Brexit : la campagne référendaire vire à l’affrontement personnel
Le référendum pour ou contre le maintien du Royaume-Uni au sein de l’Union européenne vire à l’aigre. Le parti conservateur affiche ses divisions et le débat prend une tournure très personnelle entre le partisan du maintien David Cameron et le Hérault du Brexit Boris Johnson. Ce vendredi 20 mai, plusieurs centaines de représentants du monde de la culture publient une lettre ouverte en faveur du maintien. Le Labour est toujours inaudible mais a décidé de mobiliser les jeunes, considérés comme une des clés du scrutin. Un choix qui pourrait être judicieux quand une étude montre qu’un étudiant sur cinq n’est pas inscrit sur les listes électorales et ignore la date du référendum.
Ce sont près de 200,000 jeunes inscrits à l’université qui n’apparaissent pas sur les registres de vote. La faute à une modification des inscriptions mise en place par les conservateurs après les élections générales. La plupart d’entre-eux vorent dans la vile où ils étudient mais le scrutin aura lieu durant les vacances universitaires. Mais les étudiants britanniques semblent aussi déconnectés du débat sur le référendum. Plus de 60% des interrogés ignorent la date à laquelle il aura lieu et quelque 54% ne savent pas qu’il se déroule en juin.
Le parti travailliste a donc décidé de s’adresser particulièrement à la jeunesse. Il tente de mobiliser des 18-25 ans qui se détournent de la politique. Il y a un an, lors des élections générales, seuls 45% de cette tranche d’âge a voté alors que la participation a atteint 66%. Corbyn entend profiter de son aura parmi les jeunes pour les mobiliser. Reste que, pour l’heure, le leader travailliste séduit la jeunesse conscientisée et elle est loin d’être majoritaire. Cela étant, le Labour tente de mener sa propre campagne référendaire en évitant les tribunes partagées avec les tories. Il évite de rééditer le précédent du référendum sur l’indépendance de l’Ecosse. Il avait alors fait campagne commune avec les conservateurs et en paie encore le prix fort.
Le Labour axe son propos sur l’Union européenne comme outil de défense des droits des salariés, à l’unisson de l’essentiel du mouvement syndical britannique. Ce faisant, il tâche de mobiliser en faveur du maintien les bataillons de la classe ouvrière du Nord de l’Angleterre qui au mieux resterait chez elle quand elle ne tend pas vers le brexit.

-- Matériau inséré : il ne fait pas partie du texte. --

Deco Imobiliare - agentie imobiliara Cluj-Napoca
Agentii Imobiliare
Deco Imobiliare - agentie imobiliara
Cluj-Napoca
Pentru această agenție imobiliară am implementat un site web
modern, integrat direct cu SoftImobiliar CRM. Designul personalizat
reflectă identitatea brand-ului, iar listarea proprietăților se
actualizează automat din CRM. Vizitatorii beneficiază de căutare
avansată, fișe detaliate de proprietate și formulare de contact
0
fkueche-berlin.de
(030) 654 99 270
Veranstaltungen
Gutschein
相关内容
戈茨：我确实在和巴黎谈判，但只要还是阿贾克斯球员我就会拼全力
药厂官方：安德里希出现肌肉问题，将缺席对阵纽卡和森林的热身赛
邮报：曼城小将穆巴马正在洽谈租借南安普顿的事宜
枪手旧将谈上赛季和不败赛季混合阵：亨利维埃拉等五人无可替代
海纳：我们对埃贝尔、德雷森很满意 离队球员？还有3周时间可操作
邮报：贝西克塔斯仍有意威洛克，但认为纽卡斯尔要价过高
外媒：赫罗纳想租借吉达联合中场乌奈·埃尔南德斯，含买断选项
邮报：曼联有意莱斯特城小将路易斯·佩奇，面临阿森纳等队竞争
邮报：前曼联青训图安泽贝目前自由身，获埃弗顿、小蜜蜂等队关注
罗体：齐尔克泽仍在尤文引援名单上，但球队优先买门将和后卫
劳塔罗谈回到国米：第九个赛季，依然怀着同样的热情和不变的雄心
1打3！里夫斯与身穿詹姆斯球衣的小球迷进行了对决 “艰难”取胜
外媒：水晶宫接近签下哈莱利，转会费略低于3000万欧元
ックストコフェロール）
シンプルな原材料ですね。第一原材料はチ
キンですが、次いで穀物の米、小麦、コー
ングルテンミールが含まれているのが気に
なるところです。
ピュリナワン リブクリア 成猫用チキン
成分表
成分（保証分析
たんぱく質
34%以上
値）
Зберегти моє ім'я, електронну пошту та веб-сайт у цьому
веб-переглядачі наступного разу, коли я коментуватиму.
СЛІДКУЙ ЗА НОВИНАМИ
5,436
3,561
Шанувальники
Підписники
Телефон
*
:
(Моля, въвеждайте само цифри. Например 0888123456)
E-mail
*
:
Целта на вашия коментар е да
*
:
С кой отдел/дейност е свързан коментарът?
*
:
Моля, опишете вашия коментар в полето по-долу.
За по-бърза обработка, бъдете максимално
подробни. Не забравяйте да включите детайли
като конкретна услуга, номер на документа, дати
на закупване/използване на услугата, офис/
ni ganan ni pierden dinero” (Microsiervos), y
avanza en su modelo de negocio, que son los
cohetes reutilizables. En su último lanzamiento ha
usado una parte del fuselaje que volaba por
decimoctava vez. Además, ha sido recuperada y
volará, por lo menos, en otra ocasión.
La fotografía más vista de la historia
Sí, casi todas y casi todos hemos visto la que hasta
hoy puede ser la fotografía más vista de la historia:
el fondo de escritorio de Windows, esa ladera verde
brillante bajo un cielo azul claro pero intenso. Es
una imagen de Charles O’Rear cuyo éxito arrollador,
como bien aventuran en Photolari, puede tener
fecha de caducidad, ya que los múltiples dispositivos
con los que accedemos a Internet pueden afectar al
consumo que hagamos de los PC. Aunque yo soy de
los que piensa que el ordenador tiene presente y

Mais c’est bien du côté des tories que l’essentiel du débat se concentre depuis la confirmation que référendum il y aura. Et, dans ce parti traditionnellement divisé sur la question, le débat prend les allures de « psychodrame », selon David Cameron lui même. Pour éviter de l’alimenter, il a refusé de participer à un débat télévisé avec les tenors du Brexit que sont ses anciens amis Michael Gove, secrétaire d’État à la justice, et surtout Boris Johnson, ancien maire de Londres. Le premier ministre cible particulièrement un « Bo Jo » réputé pour son opportunisme. Cameron a rappelé jeudi 19 mai que, dans ses discussions privées, Johnson « ne s’est jamais considéré » comme un partisan de la sortie de l’Europe.
Une attaque qui répond, à quelques jours de distance, aux accusations proférées par Johnson à l’encontre du Premier ministre. Alors que Cameron avait estimé que « le chef de Daesh devait sûrement se féliciter de ce que le Royaume-Uni puisse quitter l’Europe », « Bo Jo » a estimé que l’accord obtenu par le premier ministre avec l’Union européenne était « sans valeur » et destiné à endormir les Britanniques. L’heure est à l’escalade entre les deux hommes alors que l’ancien maire de Londres a bien du mal à cacher son ambition de remplacer Cameron au 10 Downing Street.
Mais Johnson est aussi son propre pire ennemi. La grande gueule de Westminster a franchi une ligne rouge en comparant le projet d’intégration politique au coeur de l’Union européenne et la visée hégémonique de Hitler. Difficile, face à ce genre d’arguments des deux côtés, de faire entendre une voix plus proche des réalités.
Alors que le débat est très centré sur les enjeux économiques, côté tories, plus de 250 personnalités de la culture ont publié le 20 mai une tribune défendant le maintien dans l’Union européenne. Des acteurs comme Benedict Cumberbatch et Keyra Knightley, des réalisateurs tels Dany Boyle, des écrivains comme John Le Carré ou des chanteurs ont défendu l’idée que le rayonnement intellectuel et culturel de la Grande-Bretagne est plus important avec l’Europe.